What stood out was the performance of Naive Bayes, which identified TB hotspots with a 44% higher relative risk in the top predicted areas. Fast and surprisingly powerful, the model proved that sometimes the most effective solution is the one most closely aligned to the structure of the data.


Today, the Uganda model is fully integrated into the Epi-control platform, where health teams can explore hotspot predictions, visualize trends and plan targeted ACF strategies.


Philippines: High-Resolution Prediction at Barangay Level


In the Philippines, the challenge - and opportunity - was different. With nearly 42.000 barangays, each with unique environmental, social and accessibility characteristics, the model needed to operate at a far more granular scale.


We brought together ACF outcomes with indicators such as water access, nightlight intensity, female literacy, road networks and self-organizing map encodings of population and land type. Then, using province-level cross-validation, we asked the same question:


Which model best captures risk in completely unseen regions?

Again, Naive Bayes came out on top, identifying bacteriologically confirmed TB hotspots with a 48% higher relative risk, and performing even better when predicting all-forms TB. The clarity and stability of these predictions reinforced how well Bayesian models match the structure of barangay-level data.

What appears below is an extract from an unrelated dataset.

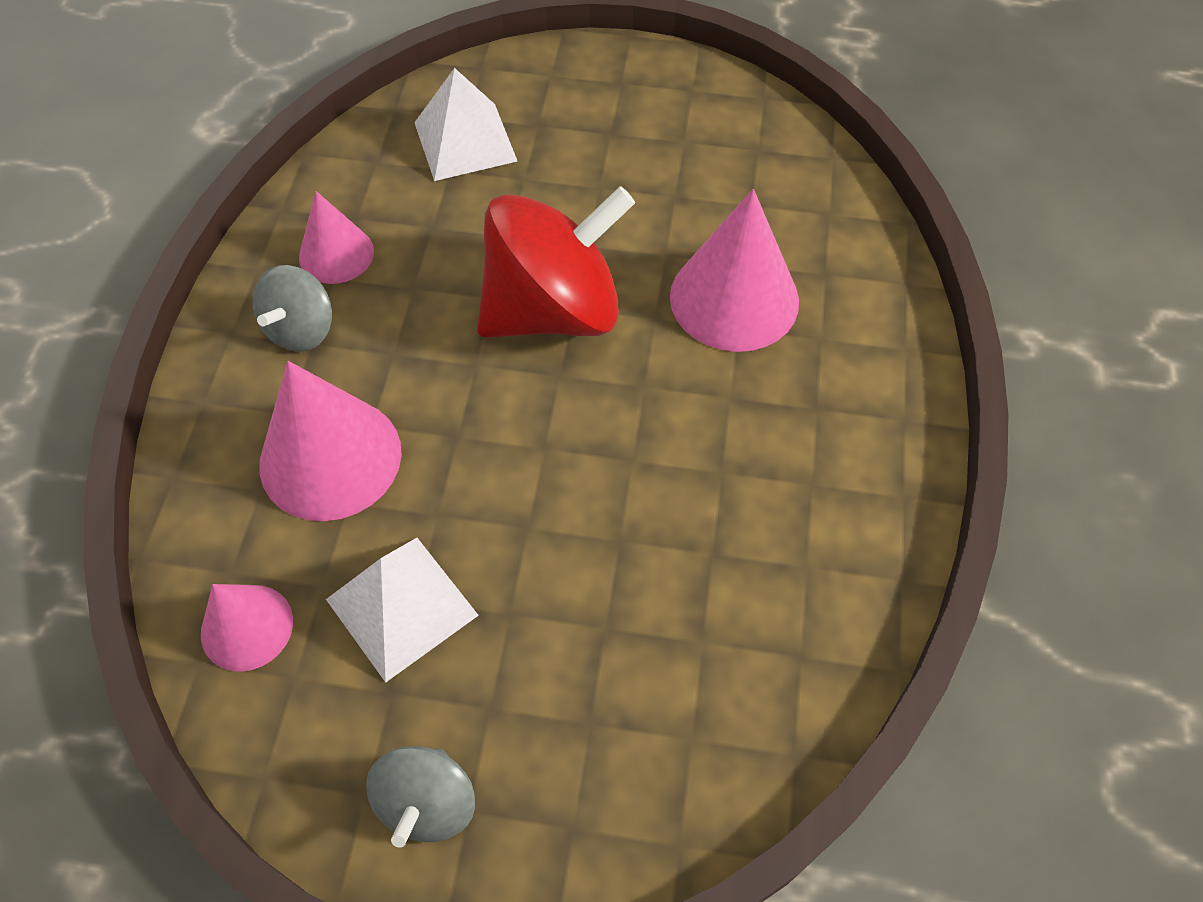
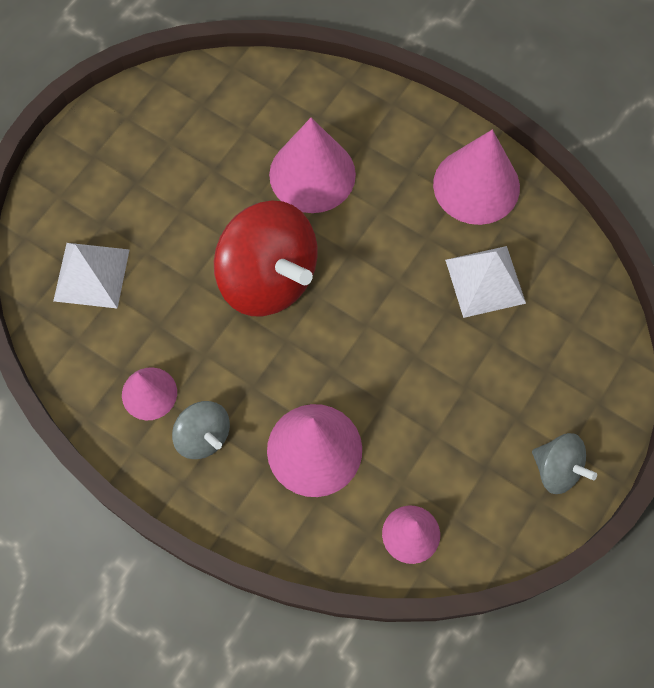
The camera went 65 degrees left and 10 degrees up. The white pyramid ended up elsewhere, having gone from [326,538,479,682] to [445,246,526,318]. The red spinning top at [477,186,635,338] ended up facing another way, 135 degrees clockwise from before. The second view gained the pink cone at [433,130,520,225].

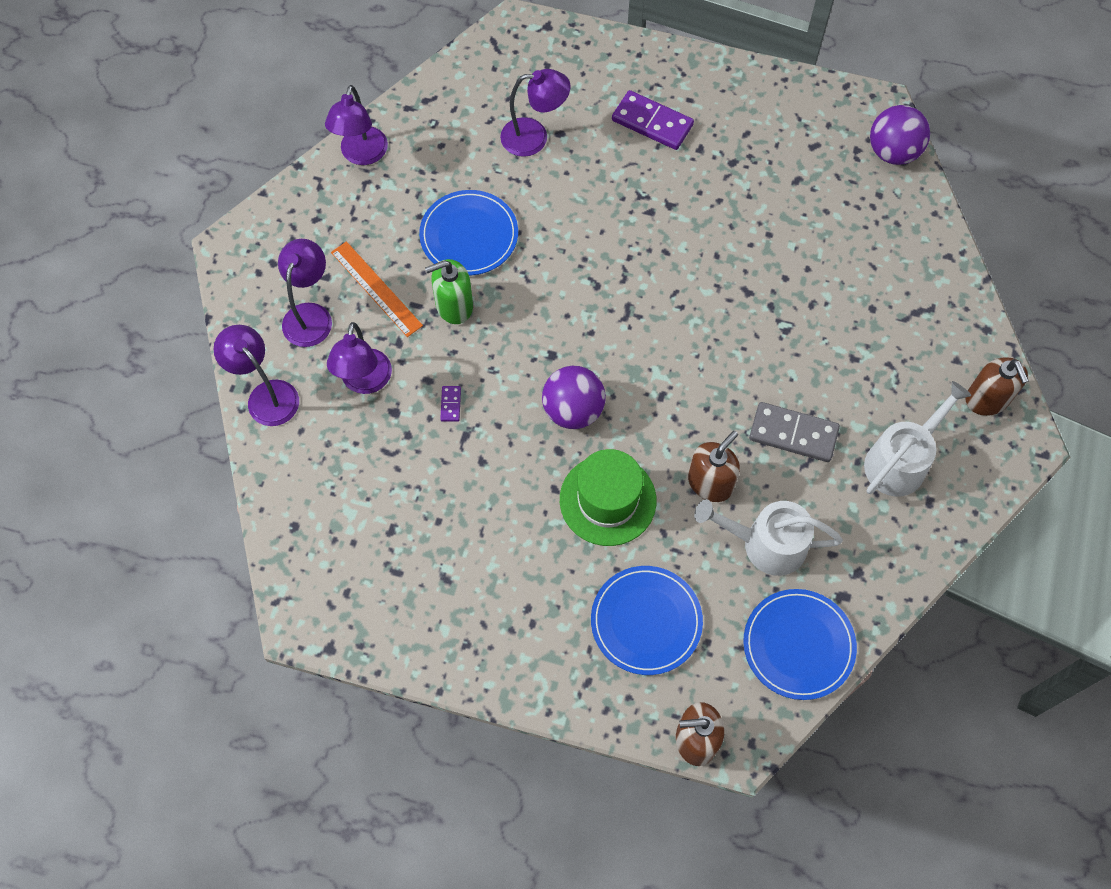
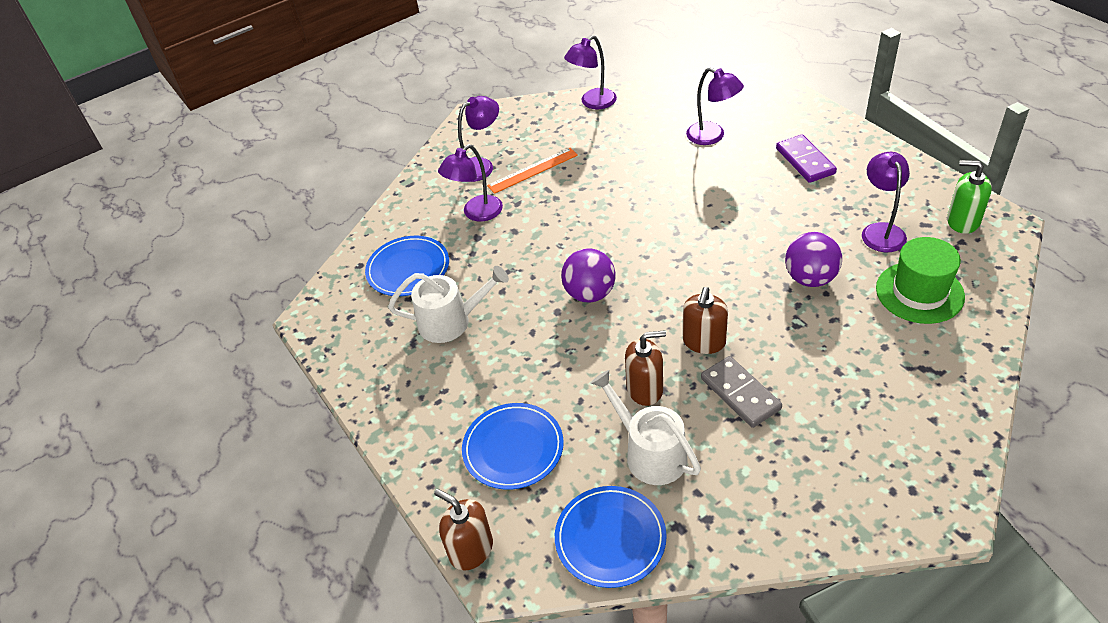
The camera went 45 degrees right and 20 degrees down. The purple lamp ended up elsewhere, having gone from [214,325,299,426] to [862,152,910,252]. The orange ruler at [331,241,423,337] ended up facing another way, 60 degrees clockwise from before. The blue plate ended up elsewhere, having gone from [419,190,518,276] to [365,236,449,296]. The green soap dispenser ended up elsewhere, having gone from [425,259,473,324] to [947,160,992,234]. The second view lost the purple domino at [440,386,461,422]. The green hat ended up elsewhere, having gone from [560,449,656,546] to [876,237,965,324]. The white watering can ended up elsewhere, having gone from [864,381,971,497] to [388,266,509,343]. The purple ball ended up elsewhere, having gone from [870,105,930,165] to [785,232,842,287]. The brown soap dispenser ended up elsewhere, having gone from [966,357,1029,416] to [683,287,728,354].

The Philippine model is now embedded in the Epi-control platform, offering real-time hotspot detection and helping health workers prioritize barangays with greater precision.


Conclusion

Despite the differences between Uganda and the Philippines, a common thread runs through both projects: the best model is the one that fits the context. In both cases, Bayesian approaches delivered the strongest and most reliable predictions - because they are well suited to the patterns and distributions within the data.


For EPCON, these findings reaffirm our purpose: turning routine health data into practical, actionable insights that help health systems detect TB earlier, deploy their resources more effectively and reach vulnerable communities faster.


We’re excited to continue this work across more countries — and to keep following where the data leads next.